Luc Pareydt : « Les peuples de Terre sainte n’attendent pas que l’on parle à leur place, mais qu’on les écoute »

Le retour en France est lourd après dix ans à Jérusalem. Tant de jugements exclusifs, d’où qu’ils viennent, sur un conflit irréductible aux préjugés. La profondeur de l’histoire s’impose. Aux affirmations péremptoires, il faut opposer une relecture patiente des narratifs, contradictoires – à commencer par les récits bibliques. L’histoire n’est pas close. Où est le « vainqueur » ? C’est plutôt, pour tous, le désastre.

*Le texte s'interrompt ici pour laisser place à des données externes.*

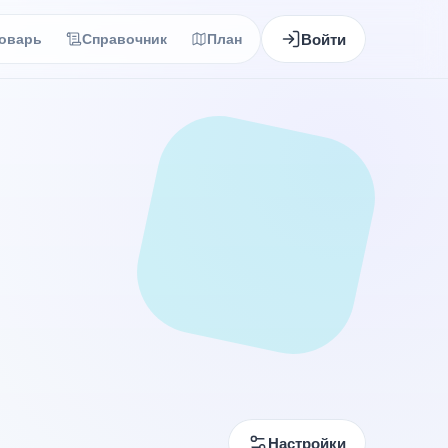
Войти
оварь
Справочник
План
Настройки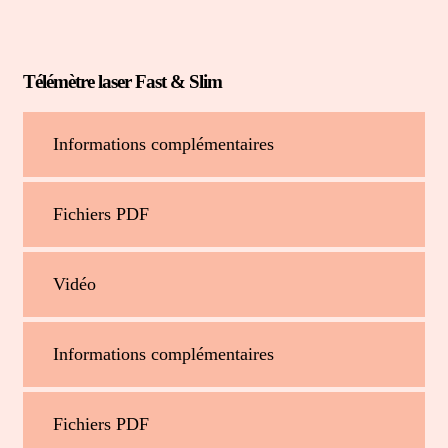
Télémètre laser Fast & Slim
Informations complémentaires
Fichiers PDF
Vidéo
Informations complémentaires
Fichiers PDF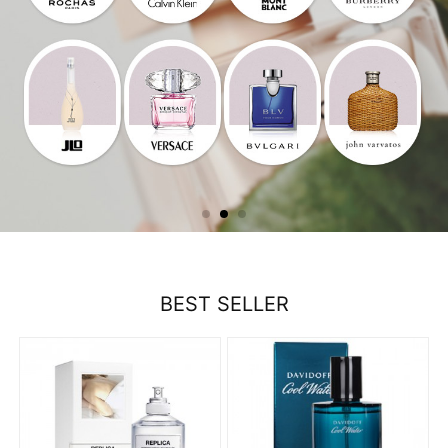
BEST SELLER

Le plus ancien conflit du monde nous oblige. Les engagements historiques de la France lui font devoir d’intelligence et de courage. Notre diplomatie, trop faible et trop peu lisible, peut réinventer la protection des populations broyées par le conflit qui les enrôle. Courage de redire que les solutions à ce conflit étaient posées dès 1947.

La résolution « canonique » 181 [adoptée par l’Assemblée générale des Nations unies en 1947] prônait, bon an mal an, le partage de la Palestine historique pour deux Etats souverains. Elle actait le statut international de Jérusalem, spécifiquement des lieux saints, pour assurer aux croyants la liberté du culte, position alors ardemment défendue par la France et le Saint-Siège.

Il conviendrait – avant d’enterrer la solution à deux Etats sans rien proposer d’autre qui serait réalisable, sauf un statu quo qui serait un apartheid de fait ou un improbable Etat unique dans lequel les blessures ne sauraient par miracle se résoudre – de relever le droit et d’en imposer la tenue, quoi qu’il en coûte d’intérêts hexagonaux au petit pied.

Ce conflit s’exporte. C’est le pire des scénarios. Les Européens ont voulu rationaliser le Proche-Orient, dont la Palestine, en imposant des « mandats » au service d’intérêts économiques et d’influences politiques. Identités, cultures, alliances claniques et religieuses qui maintenaient des équilibres de paix minimum ont été bafouées. Les identités sont devenues meurtrières. Nous avons compliqué et hystérisé le Proche-Orient, en faisant un « bon objet » de projection de nos identités culturelles fracturées. Pourtant, Jérusalem n’est pas à notre disposition, nous ne pouvons pas jurer par Jérusalem.

Ne parlons pas à la place des peuples. Rien n’exaspère plus les Israéliens, les Palestiniens, les treize confessions chrétiennes de Jérusalem, les multiples sensibilités juives d’Israël et les visages divers de l’islam de Palestine que notre prétention à vouloir les enrôler dans nos problématiques. Nous parlons aisément des chrétiens de Jérusalem, certes en grande précarité, mais nous les exaspérons à pleurer sur leur sort sans être vraiment à leurs côtés.